OBJETIVO 1 ▸ Disponha em lista numerada as linhas das entradas sobre os relógios, omitindo as linhas em branco. Não inclua as imagens na resposta.

TRECHO DA FONTE ▸
══════

Línguas
são assunto de Estado
Diferentes
nações escolhem diferentes soluções
para o problema da penetração do idioma estrangeiro,
dependendo, entre outras coisas, da realidade social do país.
Mas, em todas elas, a linguagem é tratada como questão
de Estado. As nações procuram normatizar e regular
os idiomas que utilizam, visando o processo de identidade nacional.
A França,
por exemplo, possui, alem do francês, algumas outras línguas
minoritárias faladas pela população, como o
bretão, o catalão e o basco. Além disso, possui
várias possessões ultramarinas em todos os continentes
(incluindo a Guiana Francesa), com suas especificidades lingüísticas.
A inserção dentro da União Européia,
que tem regulamentos específicos quanto a línguas
regionais (expressas na Carta
Européia para Línguas Regionais ou Miniritárias),
introduziu um novo elemento na problemática.
Há,
na França, várias organizações dedicadas
à língua francesa - incluindo à sua defesa
contra os "estrangeirismos" - como a Délégation
générale à la langue française.
A legislação sobre o idioma francês é
bastante detalhada. A defesa da língua baseia-se na lei
Toubon, de 1994. Essa lei estende o campo de aplicação
da lei anterior, de 1975. Segundo a lei atual, o emprego do francês
é obrigatório na designação, apresentação
e publicidade de bens, produtos e serviços, com exceções
para as denominações de produtos típicos de
países estrangeiros que sejam vastamente conhecidos. A lei
permite traduções em línguas estrangeiras desses
textos, desde que com a presença da versão em francês.
Essas regras não se aplicam a razões sociais, marcas
de fábrica, de comércio e de serviços. Tudo
isso vale também para o caso da difusão por televisão
ou rádio.
A lei
Toubon afirma o caráter obrigatório do ensino em francês
e de seu emprego em exames, concursos, teses e memórias,
em estabelecimentos públicos e privados. A lei também
obriga que, em congressos, palestras, etc., seja garantido a todo
participante francófono poder se exprimir em francês.
Além disso, devem existir versões francesas dos documentos
da apresentação do programa do evento, e os documentos
distribuídos aos participantes e ao público após
o evento devem possuir pelo menos um resumo em francês.
O
spanglish
Nos
Estados Unidos, além do inglês, o espanhol é
amplamente falado, em decorrência da forte presença
de imigrantes hispano-americanos. A presença da língua
espanhola nos EUA também se deve à anexação
de territórios mexicanos durante o século XIX - o
tratado de Guadalupe Hidalgo, de 1848, deu aos EUA quase dois terços
do território original do México, incluindo estados
norte-americanos como a Califórnia.

══════

OBJETIVO 2 ▸ Transcreva do texto sobre as línguas o trecho que vai de "A legislação sobre" até "versão em francês.", inclusive.

LISTAGEM ▸
══════

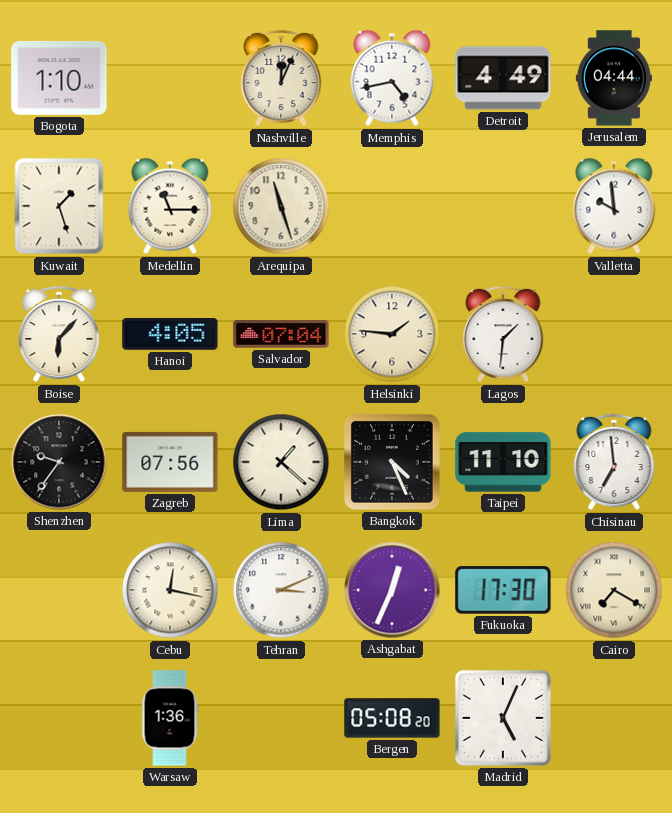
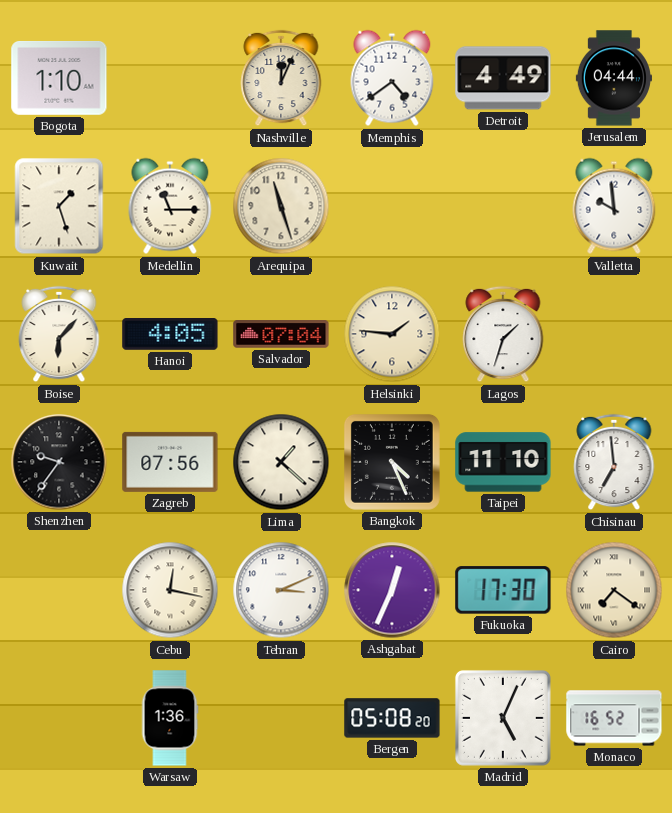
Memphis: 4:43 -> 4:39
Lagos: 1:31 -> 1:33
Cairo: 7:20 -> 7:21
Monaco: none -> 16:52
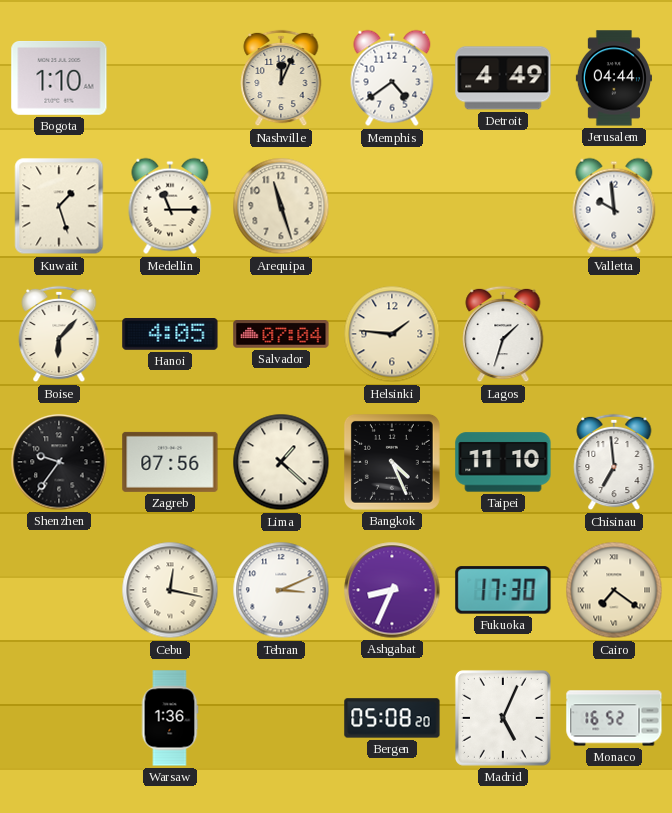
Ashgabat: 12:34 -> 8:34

══════

RESPOSTA ESCRITA 1 ▸
1. Memphis: 4:43 -> 4:39
2. Lagos: 1:31 -> 1:33
3. Cairo: 7:20 -> 7:21
4. Monaco: none -> 16:52
5. Ashgabat: 12:34 -> 8:34

RESPOSTA ESCRITA 2 ▸
A legislação sobre o idioma francês é
bastante detalhada. A defesa da língua baseia-se na lei
Toubon, de 1994. Essa lei estende o campo de aplicação
da lei anterior, de 1975. Segundo a lei atual, o emprego do francês
é obrigatório na designação, apresentação
e publicidade de bens, produtos e serviços, com exceções
para as denominações de produtos típicos de
países estrangeiros que sejam vastamente conhecidos. A lei
permite traduções em línguas estrangeiras desses
textos, desde que com a presença da versão em francês.